======== 読む文章
なぜ主の夕食を祝うか
クリスチャンが主の夕食を祝うことは,ヱホバ神により御子を通して命ぜられたものです。そのことを理解するとき,なぜ祝うかという理由は平易なもの,力あるもの,そして確信せしめるものであることがすぐに分かるでしょう。
それは1958年4月3日,木曜日の夜でした。ニューヨーク市ブルックリン,コロンビア・ハイツ136番の御国会館には500人がつめかけ,座席が一杯になつたことはもちろんのこと,立つている場所まで全く立錐の余地なくうめつくしました。聴衆は献身したクリスチャンたちとその友だちで,聖書の話に耳をそばだてて聞き入りました。人々を誘引したものは何でしたか。講演者? ものみの塔協会の会長が講演者でしたが,しかし人々を誘引したものは講演者ではありません。人々を誘引したのは,主の夕食を祝うということでした。主の夕食とは何ですか。なぜそれを祝うべきですか。
主の夕食とは,イエスが裏切られた夜に設立し給うた一つの取り極めを説明する言葉です。簡単に述べると,主の夕食のときには,聖書の話が行なわれ,感謝をささげてパンとぶどう酒にあずかることです。そのときイエスが『感謝をささげた』ということから,ある人はそれを聖餐<ユーカリスト>と言います。また聖餐<コミュニオン>あるいはミサとも言われています。いろいろの名前の中でもいちばん適切な名前は,おそらく『主の夕食』というものでしよう。―コリント前 11:20。
イエスの次の明白な言葉はこうです,『わたしを記念するため,このように行いなさい。』― ルカ 22:19,新口。
犠牲ではなく,聖式でもない
前述のことから明白に分るごとく,主の夕食を祝う理由は,キリストが命じておられるからです。しかし,なぜキリストは命じましたか,そのときパンとぶどう酒は文字どおりに彼の肉と血になり,『化体』といわれる変化が生ずるからですか。そして,主の夕食が祝われるたびに,イエスは私たちの罪のために実際に犠牲にささげられるのですか。この変化はイエスの行なつたあらゆる奇蹟の中でもいちばん大きな奇蹟である,とある人々は論じています。しかし,どうしてそのようなことがあり得ますか。『取れ,これは私のからだである……これは……私の契約の血である』とイエスが言われたとき,イエスは御自分のからだと血を持つておりました。もしかりにそれがイエスの行なつたすべての奇跡の中で最大のものであるなら,聖書を書いた人のうち一人としてこのすばらしい奇跡に注意を向けていないのは,全くふしぎなことではありませんか。―マルコ 14:22,23,新口。
================
======== 手元の資料
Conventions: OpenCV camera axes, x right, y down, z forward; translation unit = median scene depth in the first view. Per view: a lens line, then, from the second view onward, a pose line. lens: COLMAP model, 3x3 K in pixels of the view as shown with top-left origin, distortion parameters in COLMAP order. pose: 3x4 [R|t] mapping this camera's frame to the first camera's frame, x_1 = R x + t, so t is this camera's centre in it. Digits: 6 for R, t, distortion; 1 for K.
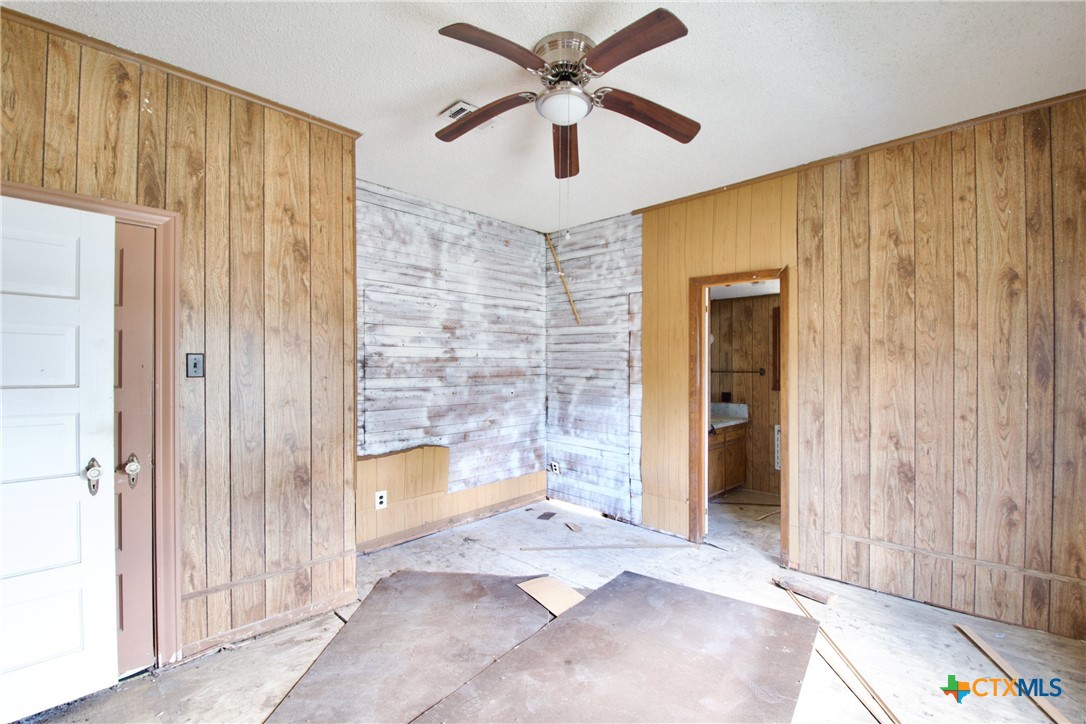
================
主の夕食を祝う理由についての文章を、最後の文の後から書き進めてください。 この資料は使わなくてかまいません。

ローマ・カトリックの翻訳者ノックスは,主の夕食に関連して『である』という言葉を用い,「これは私の体である。これは私の血である。」とイエスが述べているように訳出しています。ところが,種まき人のたとえ話の中の類似の場合には『表象する』という言葉を用いています,『良い地に落ちた種は,御言葉を聞く者を表象する』という具合です。もし,種まき人のたとえ話の中で,イエスが『表象する』という意味で『である』という言葉を用いたのであるなら,主の夕食のときに最も顕著な奇跡を行なわれたと言い張るよりもパンとぶどう酒についても同じことを意味されたと結論するのは極めて合理的ではありませんか。たしかにそうです! そのわけで,モハット訳,ウイリアム訳そして新世訳のような翻訳は,『これを意味する』または『これは私の体を表わす』と述べているのです。―ルカ 8:15。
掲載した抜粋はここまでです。